Mr. McGuire asserts that there were indications that his depression interfered with his ability to comply with treatment recommendations and that, even when he did follow through by engaging in physical therapy and losing weight, it did not result in any lasting improvement. Dkt. 16 at 15-16. Although Mr. McGuire proffers an explanation for not beginning physical therapy, he points to nothing in the record to support this explanation. Moreover, his assertion that the recommended treatment had no benefit is contradicted by the treatment records themselves. The ALJ did not err by finding Mr. McGuire's failure to follow recommended treatment undermined his credibility.

The ALJ found that there was no objective medical evidence to support the alleged severity and limiting effects of either Mr. McGuire's physical or mental impairments. Tr. 21-23. Although lack of objective medical evidence cannot be the sole reason an ALJ discounts subjective complaints, it is a relevant factor that the ALJ can consider in his credibility analysis. Burch v. Barnhart, 400 F.3d 676, 681 (9th Cir. 2005). The ALJ discussed imaging results that revealed only mild to moderate or minimal findings in Mr. McGuire's spine and right knee, and records that described his diabetes as uncomplicated. Tr. 21-22. The ALJ further noted that Mr. McGuire's providers generally did not report significant mental health symptoms when he sought care for physical issues; a psychological exam found Mr. McGuire to be friendly and cheerful, logical and goal-directed, with grossly intact cognition, but an unreliable reporter who saw himself as more mentally disordered than he was; and various treatment notes found no evidence of anxiety or depression and minimal mental status exam findings. Tr. 23. Mr. McGuire faults the ALJ's analysis of the medical evidence, arguing that it lacks a clear nexus to credibility, is unconvincing, and it selectively cites to instances of improvement or stability. Dkt. 16 at 16-17. The ALJ cited to evidence from the medical record that undermined Mr. McGuire's asserted limitations. Although Mr. McGuire may disagree with the ALJ's interpretation, because it was rational, the Court will not disturb it. The lack of supporting objective medical evidence was a valid reason to find Mr. McGuire not fully credible.

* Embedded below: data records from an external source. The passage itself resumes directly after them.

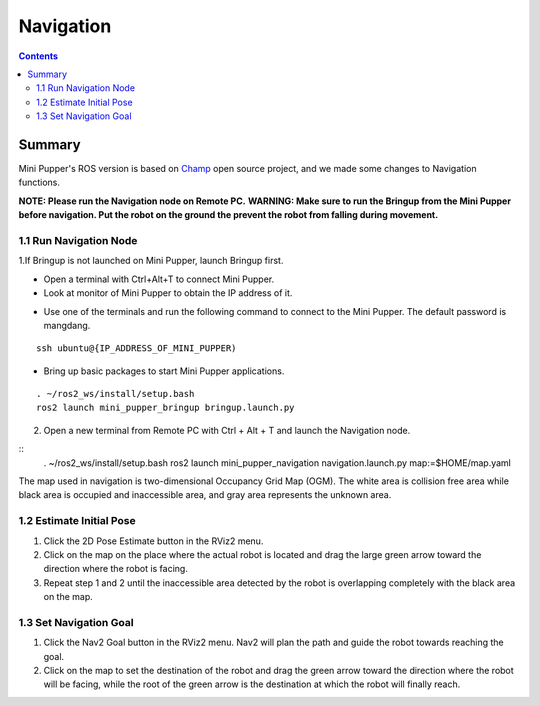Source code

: ==============================
Navigation
==============================

.. contents::
  :depth: 2

Summary
-----------------

.. raw:: html

    <div style="position: relative; height: 0; overflow: hidden; max-width: 100%; height: auto;">
        <iframe width="560" height="315" src="https://www.youtube.com/embed/jb2yxs2YUsI?mute=1" frameborder="0" allow="accelerometer; autoplay; encrypted-media; gyroscope; picture-in-picture" allowfullscreen></iframe>
    </div>

Mini Pupper's ROS version is based on `Champ <https://github.com/chvmp/champ>`_  open source project, and we made some changes to Navigation functions.

**NOTE: Please run the Navigation node on Remote PC.**
**WARNING: Make sure to run the Bringup from the Mini Pupper before navigation. Put the robot on the ground the prevent the robot from falling during movement.**

1.1 Run Navigation Node
^^^^^^

1.If Bringup is not launched on Mini Pupper, launch Bringup first.

•	Open a terminal with Ctrl+Alt+T  to connect Mini Pupper.
•	Look at monitor of Mini Pupper to obtain the IP address of it.

.. image:: ../_static/IPaddress.jpg
    :align: center  

•	Use one of the terminals and run the following command to connect to the Mini Pupper. The default password is mangdang.

::

	ssh ubuntu@{IP_ADDRESS_OF_MINI_PUPPER)

•	Bring up basic packages to start Mini Pupper applications. 

::
	
	. ~/ros2_ws/install/setup.bash
	ros2 launch mini_pupper_bringup bringup.launch.py

2. Open a new terminal from Remote PC with Ctrl + Alt + T and launch the Navigation node. 

::
    . ~/ros2_ws/install/setup.bash
    ros2 launch mini_pupper_navigation navigation.launch.py map:=$HOME/map.yaml

The map used in navigation is two-dimensional Occupancy Grid Map (OGM). The white area is collision free area while black area is occupied and inaccessible area, and gray area represents the unknown area.

1.2 Estimate Initial Pose
^^^^^^

1. Click the 2D Pose Estimate button in the RViz2 menu.
2. Click on the map on the place where the actual robot is located and drag the large green arrow toward the direction where the robot is facing.
3. Repeat step 1 and 2 until the inaccessible area detected by the robot is overlapping completely with the black area on the map.

1.3 Set Navigation Goal
^^^^^^

1. Click the Nav2 Goal button in the RViz2 menu. Nav2 will plan the path and guide the robot towards reaching the goal.
2. Click on the map to set the destination of the robot and drag the green arrow toward the direction where the robot will be facing, while the root of the green arrow is the destination at which the robot will finally reach.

Because the ALJ gave clear and convincing reasons, supported by substantial evidence, for finding Mr. McGuire not credible, the Court should not disturb the ALJ's credibility assessment.

CONCLUSION

The Commissioner's decision was free of harmful legal error and supported by substantial evidence. Accordingly, the Court recommends that the Commissioner's decision be AFFIRMED and this case be DISMISSED with prejudice.

A proposed order accompanies this Report and Recommendation. Objections, if any, to this Report and Recommendation must be filed and served no later than December 5, 2014. If no objections are filed, the matter will be ready for the Court's consideration on that date. If objections are filed, any response is due within 14 days after being served with the objections. A party filing an objection must note the matter for the Court's consideration 14 days from the date the objection is filed and served. Objections and responses shall not exceed twelve pages. The failure to timely object may affect the right to appeal.